The next important point is that a process shouldn’t be capable of accessing kernel space directly – if it did, any malicious or exploited process could manipulate the kernel and the entire system would be compromised. If a program attempts this, there’ll be an exception and the kernel would terminate the process if the exception is otherwise unhandled. This is why we’re usually more concerned with vulnerabilities in programs that already run with root/admin/system privileges.
Mechanics aside, the Spectre and Meltdown attacks exploit vulnerabilities in the processor hardware to bypass memory isolation.
The most concise definition I’ve found came from the ExtremeTech site: ‘The CPU does check to see if an invalid memory access occurs, but it performs the check after speculative execution, not before. Architecturally, these invalid branches never execute – they’re blocked – but it’s possible to read data from affected cache blocks even so.‘
The salient point to Meltdown is that it potentially enables an attacker to indirectly access kernel space and escalate privileges. This vulnerability can be mitigated by updating the kernel to the latest version, or by recompiling it with KASLR/KAISER enabled in the configuration.

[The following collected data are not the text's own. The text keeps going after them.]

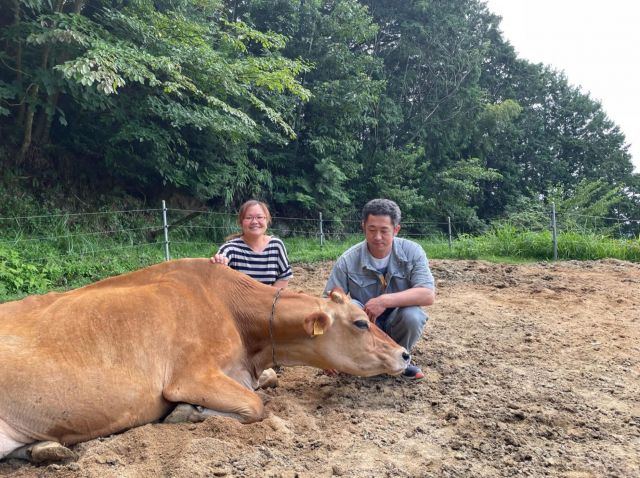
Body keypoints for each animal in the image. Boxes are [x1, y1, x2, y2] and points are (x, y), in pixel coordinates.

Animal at [0, 260, 410, 462]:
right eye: (360, 322)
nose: (405, 354)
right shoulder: (190, 376)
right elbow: (256, 404)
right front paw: (185, 412)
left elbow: (269, 382)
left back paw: (44, 449)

The attack starts with the creation of a process that initialises a large array, and an attempt to read a byte of data from an arbitrary address in kernel space. Of course, this would result in an unhandled exception, with the kernel terminating the process. The way around this is to use speculative execution of instructions to pre-empt the kernel exception handler, as this would result in the instructions being executed and the cache state changing before the exception happens.
The next stage of the attack probes the cache state to determine what’s stored there, and reads the data into the user-space array. This is a transaction between a process and the hardware layer. The component receiving data from the cache is separate from the transient instructions, and could be another thread or process – a proposed Meltdown attack involves a parent process. To get the cache to reveal its state the researchers flushed or reloaded the cache into a user space array. Once the transient instructions access a valid address, that address is stored in the cache, and this could be confirmed by measuring the access time for that address – obviously the CPU will get data from the cache much faster than from the system memory. By measuring the access times for each address in the cache, it is possible to determine the cache’s contents.

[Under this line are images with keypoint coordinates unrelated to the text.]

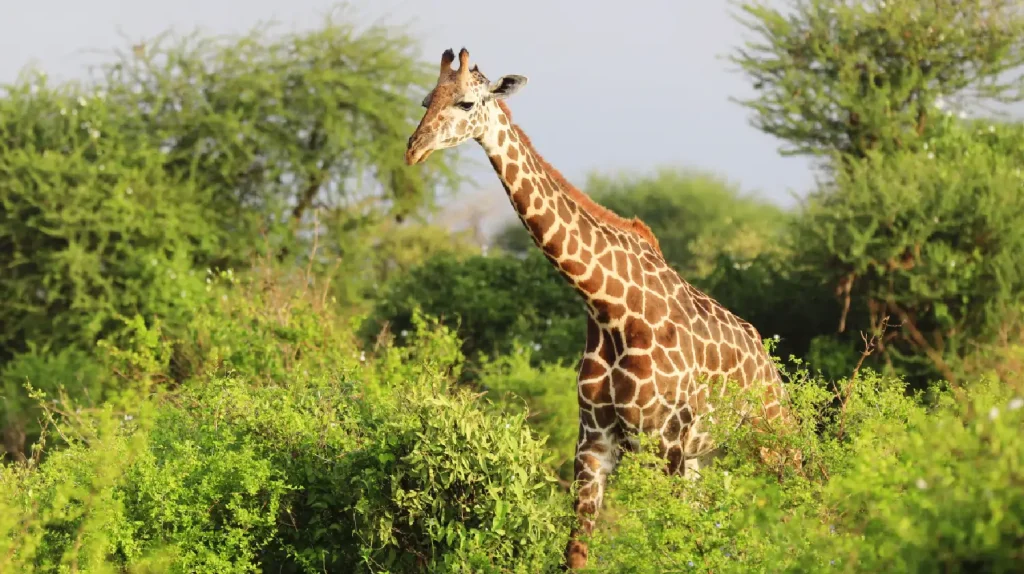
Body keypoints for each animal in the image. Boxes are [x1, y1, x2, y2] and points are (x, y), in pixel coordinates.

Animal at [405, 48, 797, 570]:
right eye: (427, 100)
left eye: (467, 102)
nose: (414, 149)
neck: (610, 308)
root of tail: (769, 364)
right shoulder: (593, 443)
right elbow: (578, 551)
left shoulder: (664, 442)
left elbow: (666, 548)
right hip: (704, 456)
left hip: (769, 442)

The main difference between this and the previous attack is that Spectre uses the processor’s branch predictor, and it cannot be used to read anything outside the process’ virtual memory. As I’ve already mentioned, this is still potentially a problem if it enables some entity to read data across browser tabs.
In the setup stage, the attacker searches for a set of instructions within a process that could be used to provide a ‘side channel’ for getting information about the cache state. Also, the branch predictor is trained to speculatively execute a branch of another process – the CPU is executing the same JMP instructions during multiple iterations, that gets recorded by the branch predictor, and the branch instructions are executed speculatively. Now it’s a matter of changing the operand of that JMP instruction, which would be a memory address of the instructions providing the ‘side channel’. The researchers searched for ‘flush-and-probe- instructions in shared DLL memory, and swapped an address in speculative instructions to point at it. The sensitive data can then be recovered by sending the flush and reload instructions.